(Records from a collection)
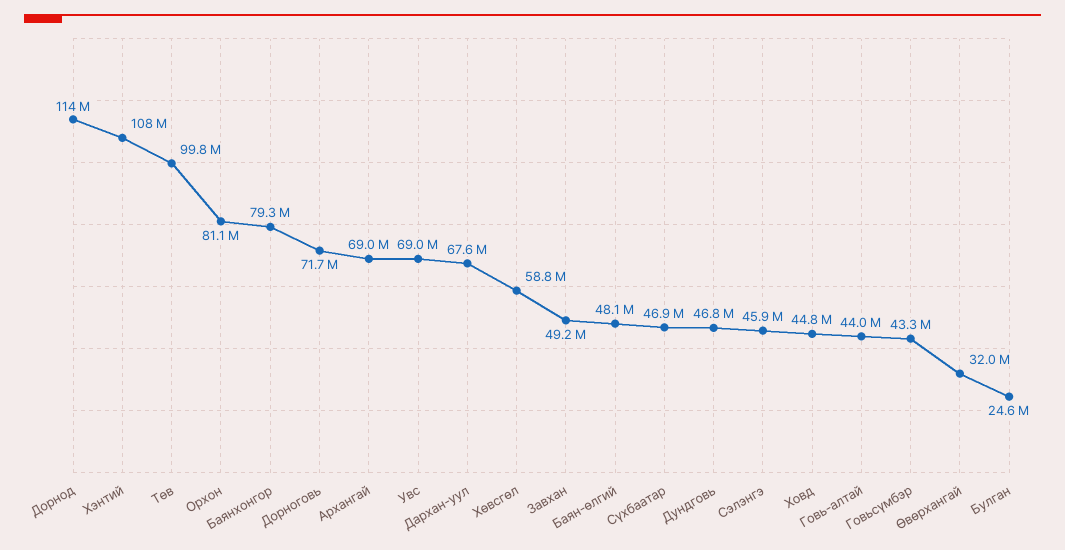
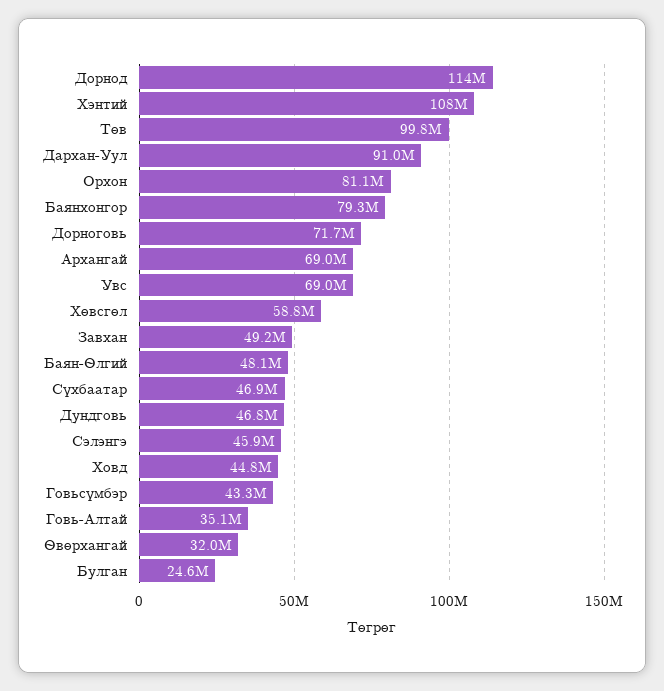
  {
    "Дорнод": 114000000,
    "Хэнтий": 108000000,
    "Төв": 99800000,
    "Орхон": 81100000,
    "Баянхонгор": 79300000,
    "Дорноговь": 71700000,
    "Архангай": 69000000,
    "Увс": 69000000,
-   "Дархан-уул": 67600000,
+   "Дархан-уул": 91000000,
    "Хөвсгөл": 58800000,
    "Завхан": 49200000,
    "Баян-өлгий": 48100000,
    "Сүхбаатар": 46900000,
    "Дундговь": 46800000,
    "Сэлэнгэ": 45900000,
    "Ховд": 44800000,
-   "Говь-алтай": 44000000,
+   "Говь-алтай": 35100000,
    "Говьсүмбэр": 43300000,
    "Өвөрхангай": 32000000,
    "Булган": 24600000
  }

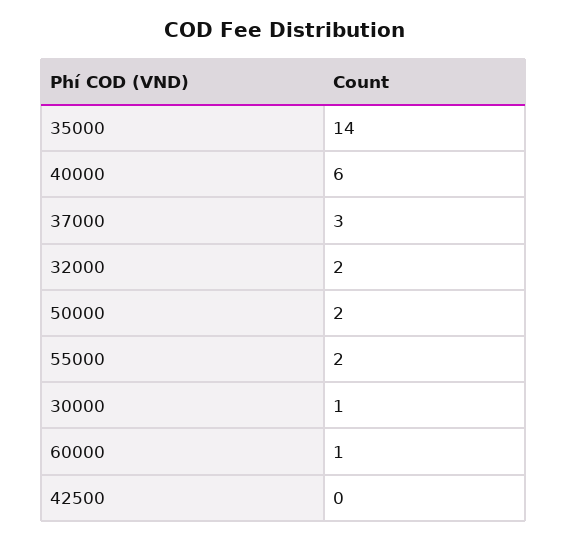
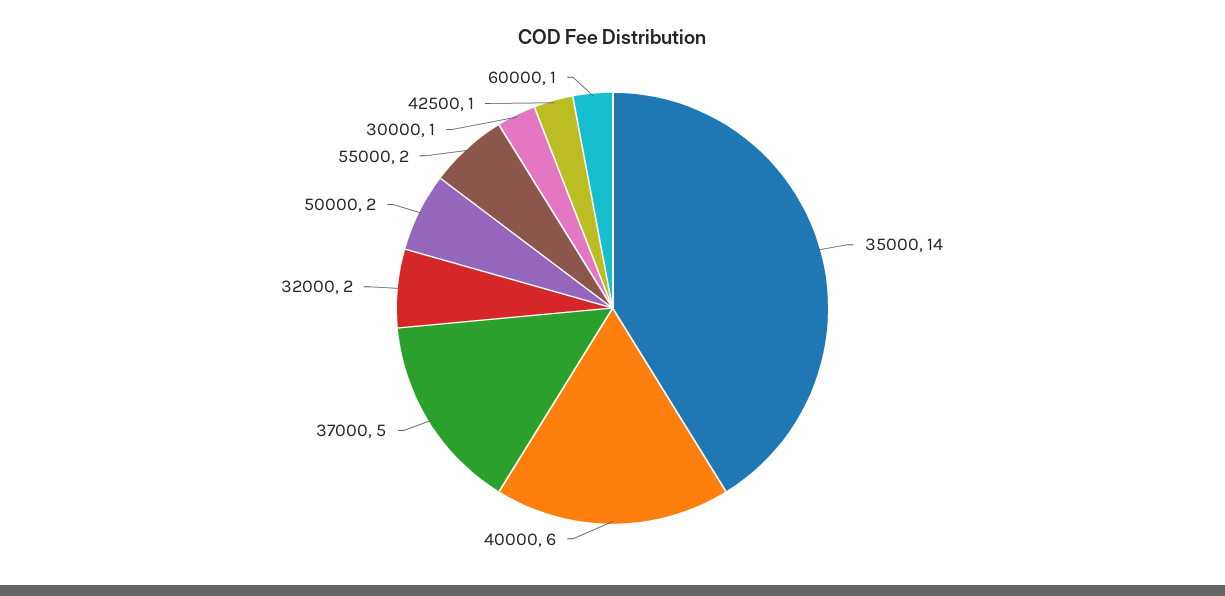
  {
    "35000": 14,
    "40000": 6,
-   "37000": 3,
+   "37000": 5,
    "32000": 2,
    "50000": 2,
    "55000": 2,
    "30000": 1,
    "60000": 1,
-   "42500": 0
+   "42500": 1
  }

■ **Work order**
Every record above should be set down exactly, with the pictures left out.

■ **Exercise solution**
  {
    "Дорнод": 114000000,
    "Хэнтий": 108000000,
    "Төв": 99800000,
    "Орхон": 81100000,
    "Баянхонгор": 79300000,
    "Дорноговь": 71700000,
    "Архангай": 69000000,
    "Увс": 69000000,
-   "Дархан-уул": 67600000,
+   "Дархан-уул": 91000000,
    "Хөвсгөл": 58800000,
    "Завхан": 49200000,
    "Баян-өлгий": 48100000,
    "Сүхбаатар": 46900000,
    "Дундговь": 46800000,
    "Сэлэнгэ": 45900000,
    "Ховд": 44800000,
-   "Говь-алтай": 44000000,
+   "Говь-алтай": 35100000,
    "Говьсүмбэр": 43300000,
    "Өвөрхангай": 32000000,
    "Булган": 24600000
  }

  {
    "35000": 14,
    "40000": 6,
-   "37000": 3,
+   "37000": 5,
    "32000": 2,
    "50000": 2,
    "55000": 2,
    "30000": 1,
    "60000": 1,
-   "42500": 0
+   "42500": 1
  }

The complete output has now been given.